The broader opioid litigation has already pushed two drug manufacturers into bankruptcy, including Purdue Pharma LP, which made popular painkiller OxyContin. Drugmaker Endo International PLC’s market value has fallen about 70% since 2017, when lawsuits began swelling.
Opioid addiction worsened last year because of the pandemic, with opioid overdose deaths up 37% from the prior year, according to government data.
Doctors for years had predominantly prescribed opioids for acute-pain treatment or to cancer patients until the 1990s. That is when physician groups sought to better manage chronic pain and became vocal promoters of the drugs, voicing their benefits and playing down their risks. Groups such as the American Pain Foundation urged physicians to address what they called an epidemic of untreated pain. The American Pain Society campaigned to make pain what it called the “fifth vital sign” that doctors should monitor, alongside blood pressure, temperature, heartbeat and breathing.
Drugmakers told prescribers that patients wouldn’t become addicted to prescription opioids, and providers subsequently increased the frequency in which they prescribed them, according to the National Institute on Drug Abuse, the lead federal agency that supports research on drug use. Doctors began prescribing opioids to wide segments of the U.S. population, ranging from injured high school athletes to older people with chronic ailments.

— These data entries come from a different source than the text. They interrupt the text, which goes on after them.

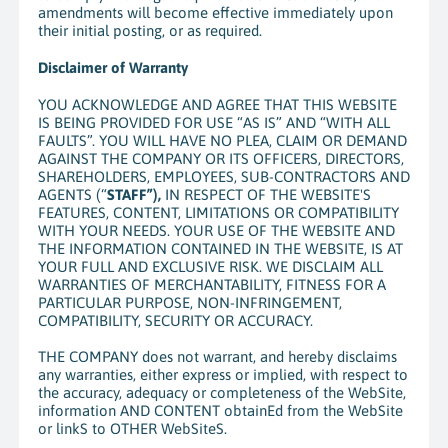
amendments will become effective immediately upon
their initial posting, or as required.
Disclaimer of Warranty
YOU ACKNOWLEDGE AND AGREE THAT THIS WEBSITE
IS BEING PROVIDED FOR USE “AS IS” AND “WITH ALL
FAULTS”. YOU WILL HAVE NO PLEA, CLAIM OR DEMAND
AGAINST THE COMPANY OR ITS OFFICERS, DIRECTORS,
SHAREHOLDERS, EMPLOYEES, SUB-CONTRACTORS AND
AGENTS (“
STAFF”),
IN RESPECT OF THE WEBSITE'S
FEATURES, CONTENT, LIMITATIONS OR COMPATIBILITY
WITH YOUR NEEDS. YOUR USE OF THE WEBSITE AND
THE INFORMATION CONTAINED IN THE WEBSITE, IS AT
YOUR FULL AND EXCLUSIVE RISK. WE DISCLAIM ALL
WARRANTIES OF MERCHANTABILITY, FITNESS FOR A
PARTICULAR PURPOSE, NON-INFRINGEMENT,
COMPATIBILITY, SECURITY OR ACCURACY.
THE COMPANY does not warrant, and hereby disclaims
any warranties, either express or implied, with respect to
the accuracy, adequacy or completeness of the WebSite,
information AND CONTENT obtainEd from the WebSite
or linkS to OTHER WebSiteS.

Authorities have arrested and prosecuted doctors and other prescribers who ran so-called pill mills, routinely writing out prescriptions for high numbers of opioids.
Opioid prescriptions increased steadily in the U.S. beginning in 2006 and peaked in 2012 but have declined since then, according to federal figures. Dispensing rates for opioids vary across states and counties, and there remain some hot spots, according to the CDC.
Some drugmakers have reduced the size of their prescription-opioid business units, or exited them altogether, while some companies are separately pursuing potential nonopioid pain-treatment options.
The New York trial will continue with three drugmakers and a smaller drug distributor. Other trials are nearing conclusions in West Virginia federal court, against the three large distributors, and in California state court against four drugmakers.